Gilberts house becomes a 'winter wonderland'
Jan Rohlf has been filling her home with Christmas trees for at least 20 years. The Gilberts woman spent three days decorating nine trees with lights and ornaments and setting up a few others throughout the house right after Thanksgiving. They will be in place until the middle of January.
"I just love decorating," Rohlf said. "It started with a couple trees and it just gradually picked up every year."
Most of her trees are themed. The Santa tree is her largest, boasting more than 200 ornaments in the shape of the most famous north pole resident. One tree is decorated in an old-fashioned style, another with mostly red and white ornaments. The biggest tree is a revolving one that has a mix of everything on it.
Rohlf shops all year at a host of places including Macy's, Crate and Barrel, Pottery Barn and antique stores. When she sees something she likes, she buys it and adds it to the ever-growing collection.
"I have developed an eye for things," Rohlf said. "I find them everywhere."
Her newest tree is full of figurines. Rohlf said she bought a couple here and there over the years and ended up with at least 30 — enough to decorate an individual tree.
Rohlf's decorating fervor stems from her childhood. She said watching her dad put up the tree and the ensuing excitement as he plugged in the lights for the first time has stuck with her.
"I just enjoy the magic of the holiday season," Rohlf said. "It's just a good time for me."
All of Rohlf's trees are fake this year. She said she used to have real ones but switched over for less mess, though she does love the live trees. Next year Rohlf plans to buy one real tree to set up in the screened porch to be able to enjoy the look and smell of evergreen but keep her floors safe from water and needles.
Between Rohlf and her husband Greg, the couple has eight children and eight grandchildren, many of whom enjoy the "winter wonderland" the home turns into.
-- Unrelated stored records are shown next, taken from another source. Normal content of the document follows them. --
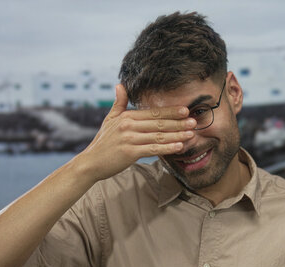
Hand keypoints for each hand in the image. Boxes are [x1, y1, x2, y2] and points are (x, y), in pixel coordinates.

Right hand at [77, 84, 195, 181]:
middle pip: (158, 123)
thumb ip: (119, 103)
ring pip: (158, 136)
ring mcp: (129, 139)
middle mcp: (128, 126)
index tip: (185, 110)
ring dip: (177, 135)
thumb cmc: (102, 142)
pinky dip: (167, 148)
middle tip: (194, 121)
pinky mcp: (130, 152)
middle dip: (178, 122)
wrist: (90, 163)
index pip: (153, 113)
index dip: (170, 111)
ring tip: (191, 134)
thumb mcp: (109, 120)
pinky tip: (179, 146)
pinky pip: (153, 149)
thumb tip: (120, 85)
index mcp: (126, 117)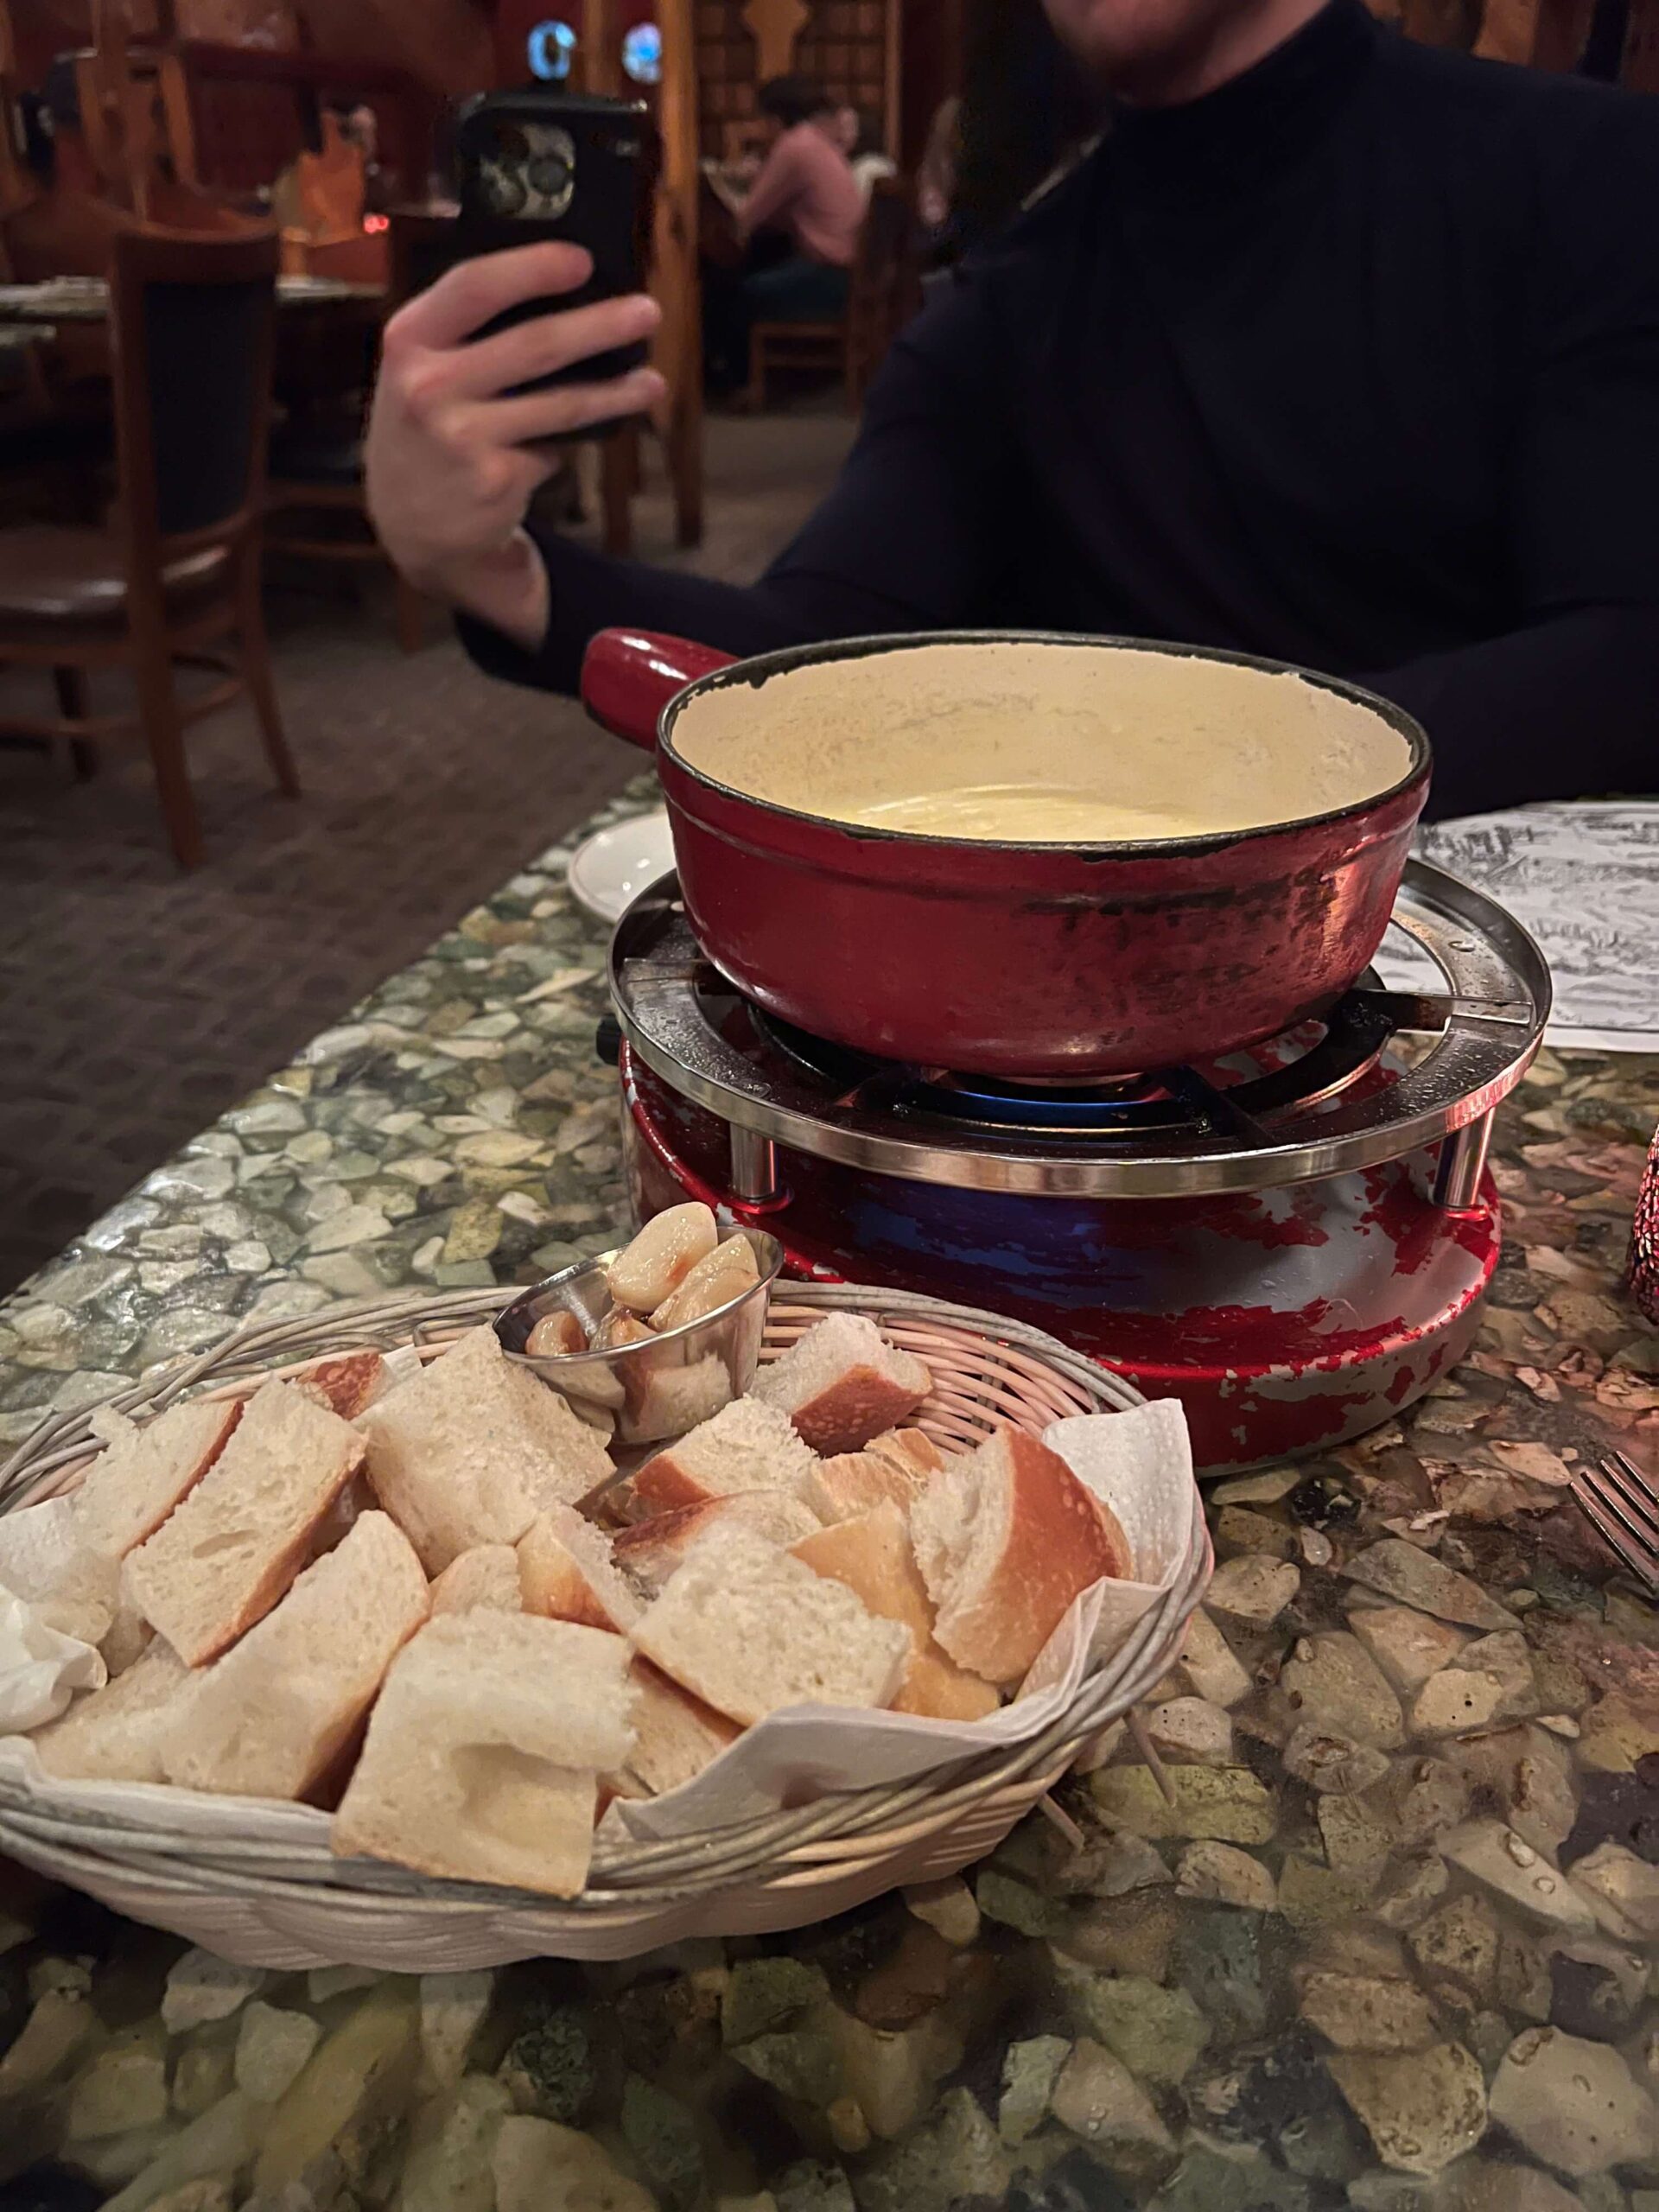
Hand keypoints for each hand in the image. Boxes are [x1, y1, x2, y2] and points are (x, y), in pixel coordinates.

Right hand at [365, 241, 663, 648]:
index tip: (583, 260)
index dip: (533, 268)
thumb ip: (465, 332)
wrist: (408, 522)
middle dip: (601, 327)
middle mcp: (430, 384)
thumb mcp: (419, 368)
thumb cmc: (425, 426)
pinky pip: (553, 448)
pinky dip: (569, 441)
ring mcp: (463, 437)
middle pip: (534, 345)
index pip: (475, 286)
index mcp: (411, 338)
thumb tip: (561, 295)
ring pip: (561, 403)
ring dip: (616, 392)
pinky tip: (586, 435)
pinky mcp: (495, 479)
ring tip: (652, 382)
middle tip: (648, 312)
Rohlf's husband said it's a vacation just to be able to turn on some Christmas music and enjoy the company of family while admiring the decorations.
The trees stay up for about six weeks and give Rohlf a chance to sit and enjoy the beauty as dusk falls and the trees light up.
"During the Christmas season I watch very little TV," Rohlf said. "I just sit and watch my trees."
Rohlf stretches out her holiday happiness until weeks after Christmas when she resigns herself to packing up her decorations until next year. She said it's a sad time — but at least it's temporary.